Task —
Repeat the entries exactly. Leave nothing out.

Given data —
────────────────────

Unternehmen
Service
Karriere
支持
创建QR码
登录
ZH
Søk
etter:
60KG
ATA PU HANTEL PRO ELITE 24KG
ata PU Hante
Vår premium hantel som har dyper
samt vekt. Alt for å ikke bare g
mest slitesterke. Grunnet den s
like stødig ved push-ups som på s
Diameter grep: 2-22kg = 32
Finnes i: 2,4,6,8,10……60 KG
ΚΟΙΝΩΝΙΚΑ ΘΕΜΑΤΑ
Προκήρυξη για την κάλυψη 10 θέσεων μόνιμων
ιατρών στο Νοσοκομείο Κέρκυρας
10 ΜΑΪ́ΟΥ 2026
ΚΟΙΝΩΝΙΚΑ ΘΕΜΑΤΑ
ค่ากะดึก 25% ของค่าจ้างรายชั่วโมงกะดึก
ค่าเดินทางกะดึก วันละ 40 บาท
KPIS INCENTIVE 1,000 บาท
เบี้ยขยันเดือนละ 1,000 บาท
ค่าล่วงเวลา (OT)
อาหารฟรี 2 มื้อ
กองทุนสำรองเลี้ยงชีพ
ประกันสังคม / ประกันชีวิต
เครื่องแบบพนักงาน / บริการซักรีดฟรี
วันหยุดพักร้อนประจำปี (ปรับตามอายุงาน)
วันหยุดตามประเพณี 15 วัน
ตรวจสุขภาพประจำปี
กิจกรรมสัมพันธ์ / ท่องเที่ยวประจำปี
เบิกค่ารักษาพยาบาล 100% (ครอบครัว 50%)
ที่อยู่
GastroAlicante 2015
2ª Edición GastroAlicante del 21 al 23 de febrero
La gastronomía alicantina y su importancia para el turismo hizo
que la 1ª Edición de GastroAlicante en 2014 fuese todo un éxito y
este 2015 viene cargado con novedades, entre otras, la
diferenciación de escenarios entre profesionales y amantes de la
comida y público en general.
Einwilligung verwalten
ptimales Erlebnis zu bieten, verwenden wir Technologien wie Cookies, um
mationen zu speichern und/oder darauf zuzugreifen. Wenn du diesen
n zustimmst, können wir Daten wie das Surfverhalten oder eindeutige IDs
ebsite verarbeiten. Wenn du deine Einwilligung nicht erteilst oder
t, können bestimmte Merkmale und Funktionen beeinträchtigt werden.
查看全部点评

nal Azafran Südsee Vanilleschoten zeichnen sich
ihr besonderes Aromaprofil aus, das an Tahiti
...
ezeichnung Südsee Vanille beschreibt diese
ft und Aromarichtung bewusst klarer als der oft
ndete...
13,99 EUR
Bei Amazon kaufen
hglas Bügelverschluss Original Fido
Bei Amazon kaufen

────────────────────

Answer section —
Unternehmen
Service
Karriere
支持
创建QR码
登录
ZH
Søk
etter:
60KG
ATA PU HANTEL PRO ELITE 24KG
ata PU Hante
Vår premium hantel som har dyper
samt vekt. Alt for å ikke bare g
mest slitesterke. Grunnet den s
like stødig ved push-ups som på s
Diameter grep: 2-22kg = 32
Finnes i: 2,4,6,8,10……60 KG
ΚΟΙΝΩΝΙΚΑ ΘΕΜΑΤΑ
Προκήρυξη για την κάλυψη 10 θέσεων μόνιμων
ιατρών στο Νοσοκομείο Κέρκυρας
10 ΜΑΪ́ΟΥ 2026
ΚΟΙΝΩΝΙΚΑ ΘΕΜΑΤΑ
ค่ากะดึก 25% ของค่าจ้างรายชั่วโมงกะดึก
ค่าเดินทางกะดึก วันละ 40 บาท
KPIS INCENTIVE 1,000 บาท
เบี้ยขยันเดือนละ 1,000 บาท
ค่าล่วงเวลา (OT)
อาหารฟรี 2 มื้อ
กองทุนสำรองเลี้ยงชีพ
ประกันสังคม / ประกันชีวิต
เครื่องแบบพนักงาน / บริการซักรีดฟรี
วันหยุดพักร้อนประจำปี (ปรับตามอายุงาน)
วันหยุดตามประเพณี 15 วัน
ตรวจสุขภาพประจำปี
กิจกรรมสัมพันธ์ / ท่องเที่ยวประจำปี
เบิกค่ารักษาพยาบาล 100% (ครอบครัว 50%)
ที่อยู่
GastroAlicante 2015
2ª Edición GastroAlicante del 21 al 23 de febrero
La gastronomía alicantina y su importancia para el turismo hizo
que la 1ª Edición de GastroAlicante en 2014 fuese todo un éxito y
este 2015 viene cargado con novedades, entre otras, la
diferenciación de escenarios entre profesionales y amantes de la
comida y público en general.
Einwilligung verwalten
ptimales Erlebnis zu bieten, verwenden wir Technologien wie Cookies, um
mationen zu speichern und/oder darauf zuzugreifen. Wenn du diesen
n zustimmst, können wir Daten wie das Surfverhalten oder eindeutige IDs
ebsite verarbeiten. Wenn du deine Einwilligung nicht erteilst oder
t, können bestimmte Merkmale und Funktionen beeinträchtigt werden.
查看全部点评

nal Azafran Südsee Vanilleschoten zeichnen sich
ihr besonderes Aromaprofil aus, das an Tahiti
...
ezeichnung Südsee Vanille beschreibt diese
ft und Aromarichtung bewusst klarer als der oft
ndete...
13,99 EUR
Bei Amazon kaufen
hglas Bügelverschluss Original Fido
Bei Amazon kaufen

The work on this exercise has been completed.